(Chart analysis data)
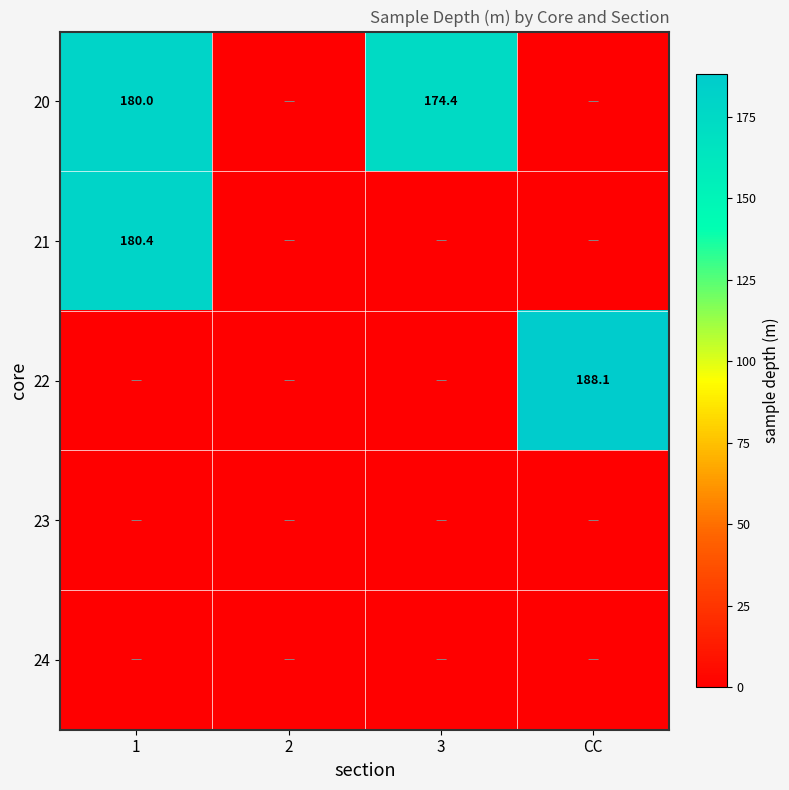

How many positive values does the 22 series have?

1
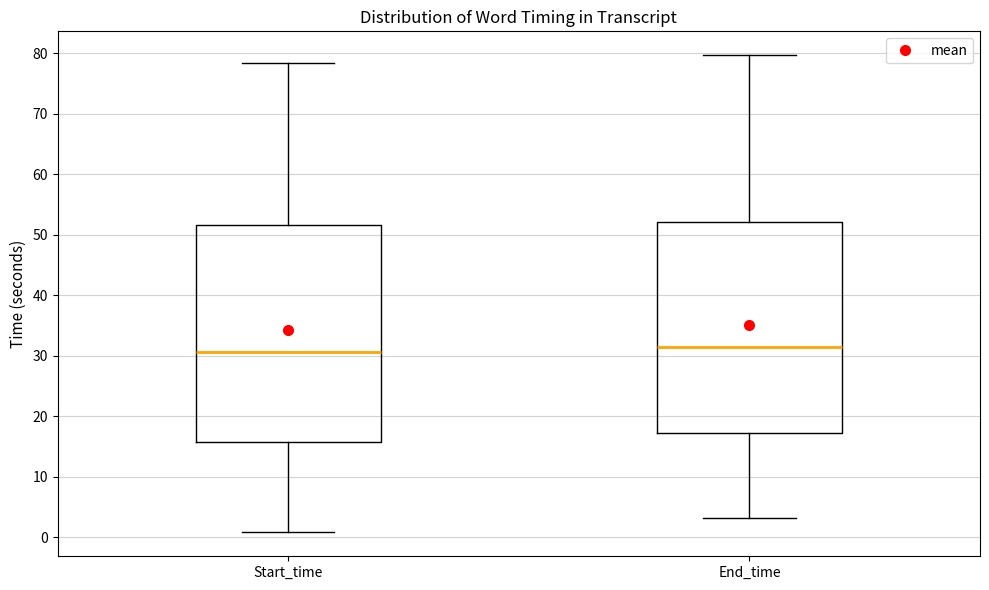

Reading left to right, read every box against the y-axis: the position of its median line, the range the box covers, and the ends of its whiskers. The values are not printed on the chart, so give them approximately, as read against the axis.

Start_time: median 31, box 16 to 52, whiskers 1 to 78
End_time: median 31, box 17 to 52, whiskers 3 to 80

* * *

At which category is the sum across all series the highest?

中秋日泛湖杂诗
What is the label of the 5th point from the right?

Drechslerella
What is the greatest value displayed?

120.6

...

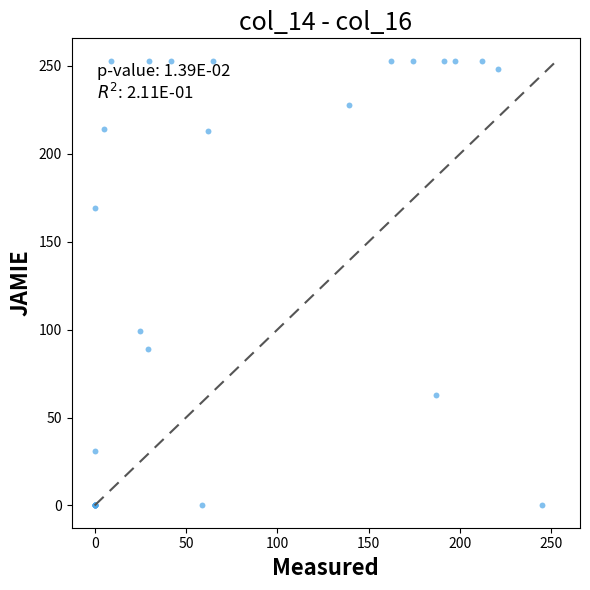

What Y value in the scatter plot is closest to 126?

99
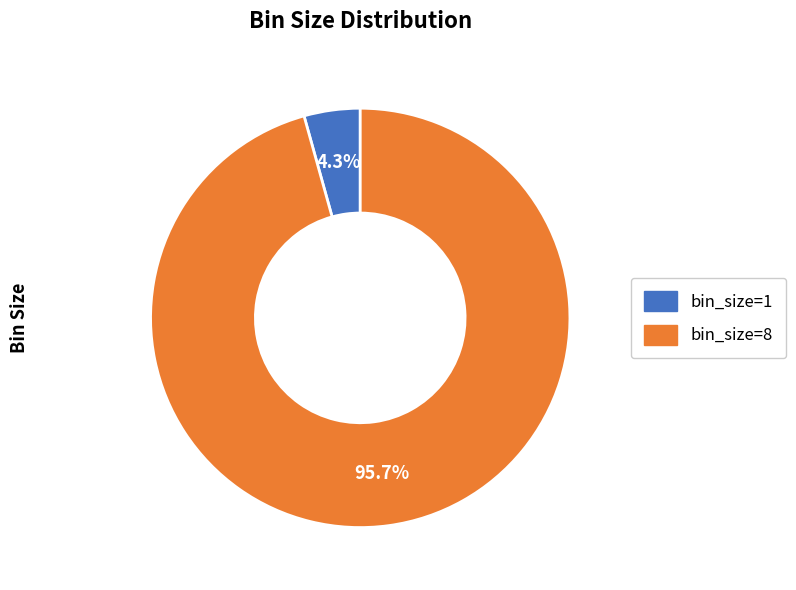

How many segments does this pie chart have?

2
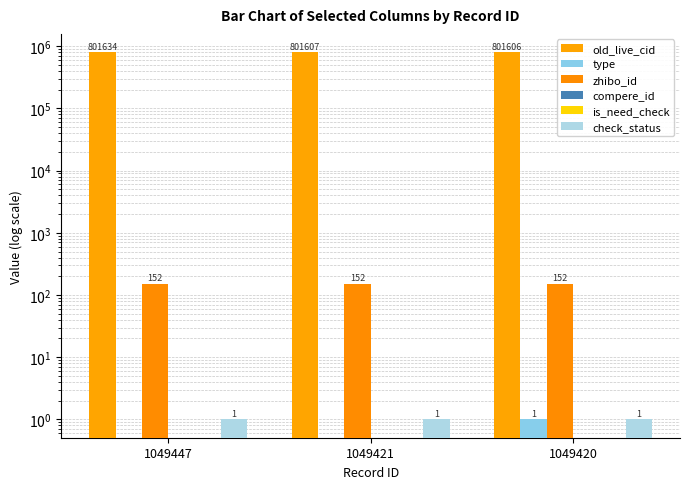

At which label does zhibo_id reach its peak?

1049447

**Job:** Duplicate the lines from the line with "Drechslerella" through the line with "What is the greatest value displayed?", inclusive.

**Written solution:**
Drechslerella
What is the greatest value displayed?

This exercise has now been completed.